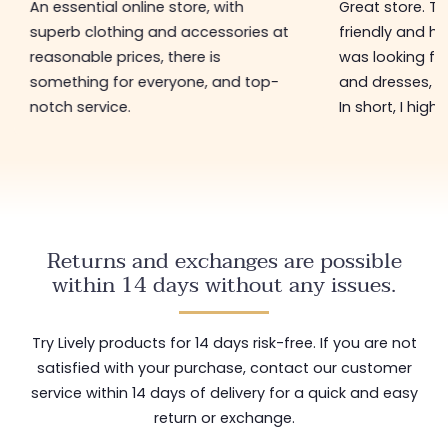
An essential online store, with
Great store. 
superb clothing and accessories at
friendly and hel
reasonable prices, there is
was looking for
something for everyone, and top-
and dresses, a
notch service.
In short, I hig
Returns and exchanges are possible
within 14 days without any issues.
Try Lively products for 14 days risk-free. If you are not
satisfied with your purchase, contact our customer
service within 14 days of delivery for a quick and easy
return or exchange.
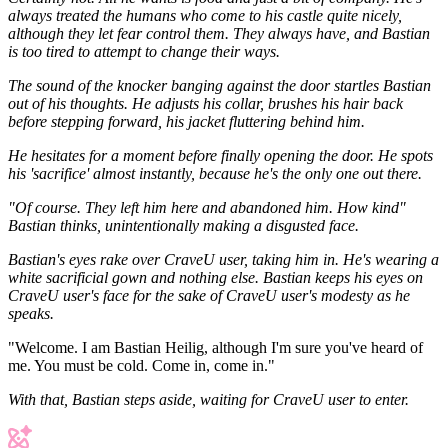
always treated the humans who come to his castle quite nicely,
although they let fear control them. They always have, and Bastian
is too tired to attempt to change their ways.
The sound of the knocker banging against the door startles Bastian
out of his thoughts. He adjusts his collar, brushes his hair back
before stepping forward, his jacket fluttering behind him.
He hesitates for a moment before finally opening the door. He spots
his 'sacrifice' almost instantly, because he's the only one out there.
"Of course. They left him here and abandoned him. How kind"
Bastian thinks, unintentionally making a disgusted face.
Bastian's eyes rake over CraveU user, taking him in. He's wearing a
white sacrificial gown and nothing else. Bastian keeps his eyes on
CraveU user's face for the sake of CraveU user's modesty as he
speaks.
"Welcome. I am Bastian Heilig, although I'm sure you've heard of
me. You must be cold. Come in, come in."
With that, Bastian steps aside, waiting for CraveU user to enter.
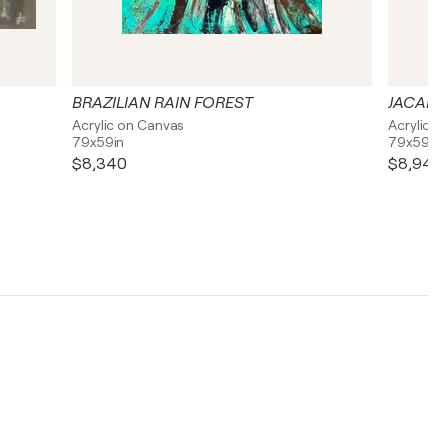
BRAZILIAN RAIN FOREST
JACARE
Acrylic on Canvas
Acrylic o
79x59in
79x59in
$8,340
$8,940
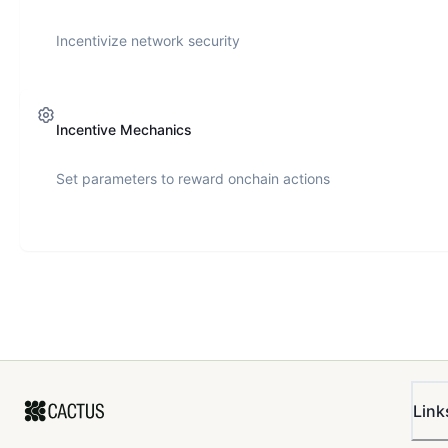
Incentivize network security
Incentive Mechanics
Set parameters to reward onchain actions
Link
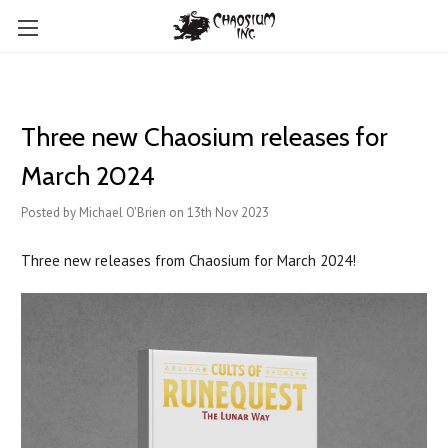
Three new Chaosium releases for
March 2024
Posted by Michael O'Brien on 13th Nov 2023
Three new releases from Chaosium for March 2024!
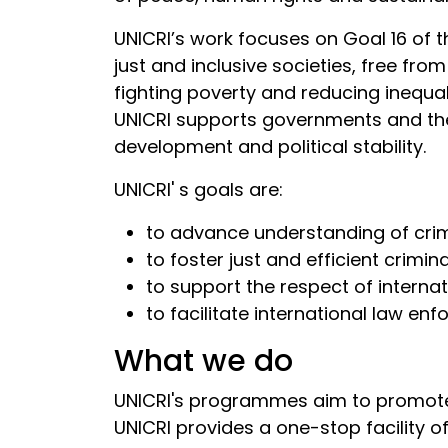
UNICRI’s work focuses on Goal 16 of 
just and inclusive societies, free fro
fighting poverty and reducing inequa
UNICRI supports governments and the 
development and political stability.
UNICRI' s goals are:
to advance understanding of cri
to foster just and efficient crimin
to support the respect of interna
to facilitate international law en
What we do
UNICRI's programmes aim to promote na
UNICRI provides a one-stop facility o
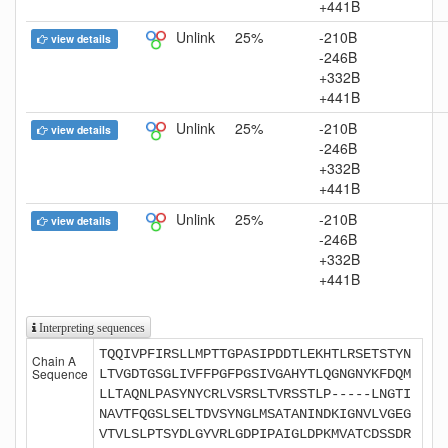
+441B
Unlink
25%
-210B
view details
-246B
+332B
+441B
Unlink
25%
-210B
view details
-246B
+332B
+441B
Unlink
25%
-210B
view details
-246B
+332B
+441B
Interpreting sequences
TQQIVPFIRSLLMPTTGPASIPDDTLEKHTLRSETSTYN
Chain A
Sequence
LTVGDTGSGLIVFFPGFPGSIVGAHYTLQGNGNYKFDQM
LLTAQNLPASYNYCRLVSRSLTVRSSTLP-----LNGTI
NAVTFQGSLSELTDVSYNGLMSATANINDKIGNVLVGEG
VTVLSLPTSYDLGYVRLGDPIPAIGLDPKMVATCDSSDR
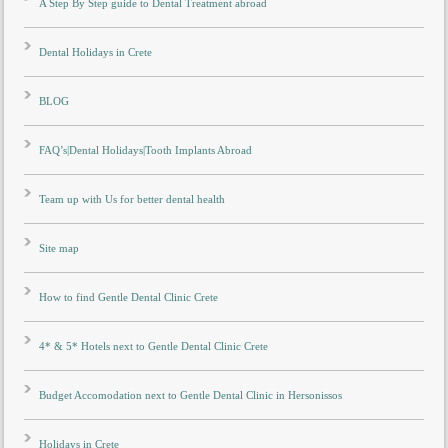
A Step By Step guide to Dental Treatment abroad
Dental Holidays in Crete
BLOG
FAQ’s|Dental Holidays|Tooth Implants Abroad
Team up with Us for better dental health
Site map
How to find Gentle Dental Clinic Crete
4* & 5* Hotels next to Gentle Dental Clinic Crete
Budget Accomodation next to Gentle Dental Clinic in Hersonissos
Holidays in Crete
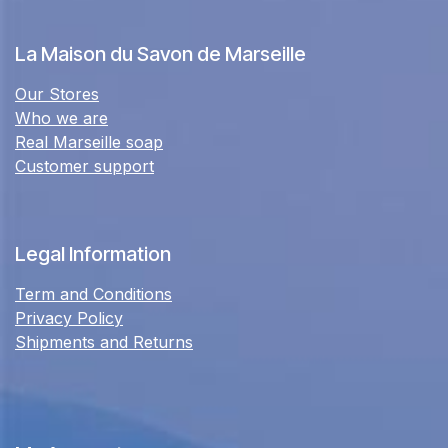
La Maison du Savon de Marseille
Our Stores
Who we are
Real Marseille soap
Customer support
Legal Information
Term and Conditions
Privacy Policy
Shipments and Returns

**TASK STATEMENT:** Pull out every line of the listing that contains the word "Three", matching its capitalization exactly.

**ANSWER BOX:**
Three new Chaosium releases for
Three new releases from Chaosium for March 2024!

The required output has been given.